Тугут уже вызывал приступы ярости и у Павла. Он приказал не принимать австрийских подданных при дворе, выслал из России его посланцев. В Вену назначили нового русского посланника С. А. Колычева, Разумовского отозвали из Вены. Ростопчин, саркастически сообщая об этом Суворову, добавил: «Гр. Разумовский по привычке жить в Вене и по великому мнению о бароне (Тугуте. — В. Г.) весьма часто забывал, какому государю он служит. Колычев хоть и не так затейлив и менее у дворов играет роли, но может не хуже дело сделать». Павел ждал вестей от Суворова. Фельдмаршал все подтвердил, и 22 октября 1799 года Павел отдал приказ: «Войска мои, принесенные в жертву, политика, противная моим намерениям и благосостоянию Европы, поведение австрийского министерства, причин коего я знать не желаю, заставляют меня общее дело прекратить, дабы не утвердить торжества в деле вредном».

Англичане, почувствовав, что Россия уже разгадала это постоянное умение — воевать чужими руками, кинулись уговаривать русского императора, убеждая его «пожертвовать справедливыми причинами негодования его против Австрии». Даже Тугут залебезил: рескриптом императора Франца Суворов был награжден орденом Марии-Терезии I степени. Поздно. Павел был непреклонен и прислал Суворову строгое предписание идти в Россию.

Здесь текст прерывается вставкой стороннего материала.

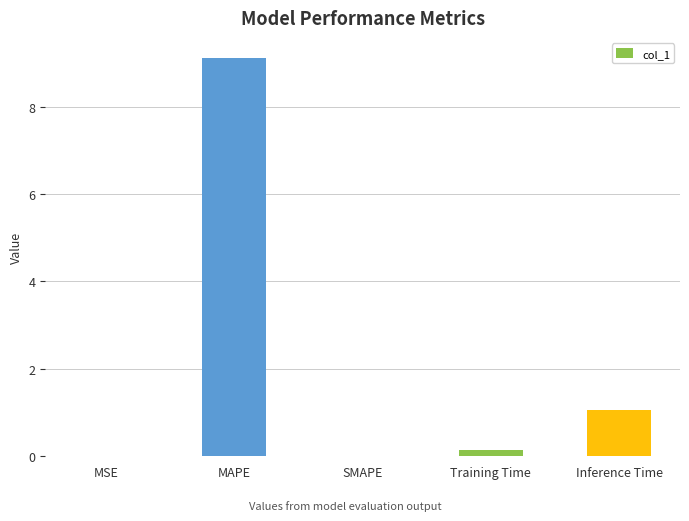

What is the sum of the values at MAPE and SMAPE?

9.1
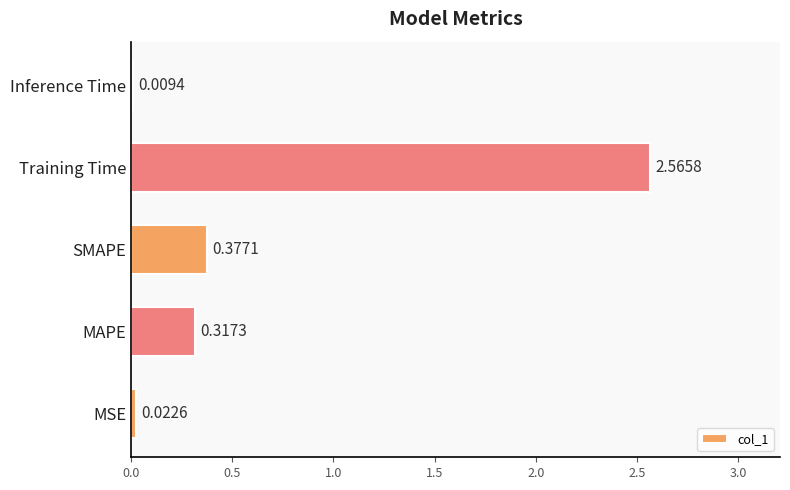

What is the sum of all values?

3.3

«Я решился отстать вовсе от связи с Двором Венским — и давать единый ответ на все его предложения, доколе Тугут остается министром, то я ничему верить не буду; следственно, и ничего делать не стану. Весьма рад, что от вашего из Швейцарии выступления узнает эрцгерцог Карл на практике, каково быть оставлену не вовремя и на побиение; но немцы — люди годные, все могут снесть, перенесть и унесть. Прощайте, князь Александр Васильевич, вас да хранит Господь Бог, а вы сохраните Российских воинов, из коих одни везде побеждали от того что были с вами, а других победили оттого, что не были с вами».

Суворов как-то поник, состарился. Нет, не там, штурмуя Сент-Готард, не при преодолении горного Паникса, тут же, в зеленой долине, понимая, что то были его [388] последние победы и, пожалуй, последние битвы. Австрийцы принялись действовать через Суворова, зная, что его стихия битва, он, конечно, был готов ее продолжать, задержал отход, доложил. Павел поставил условием соблюдение союзных обязательств, отказ от австрийских приобретений и восстановление всех старых государств в Италии, увеличение усилий Англии и верховное командование Суворова над всеми вооруженными силами коалиции. Спесь цесарийцев и коварство политиков с берегов Темзы не позволили это сделать. Павел понял, что его попытки создать прочную коалицию всех монархов рухпули, и отдал приказ Суворову немедленно выступать в Россию.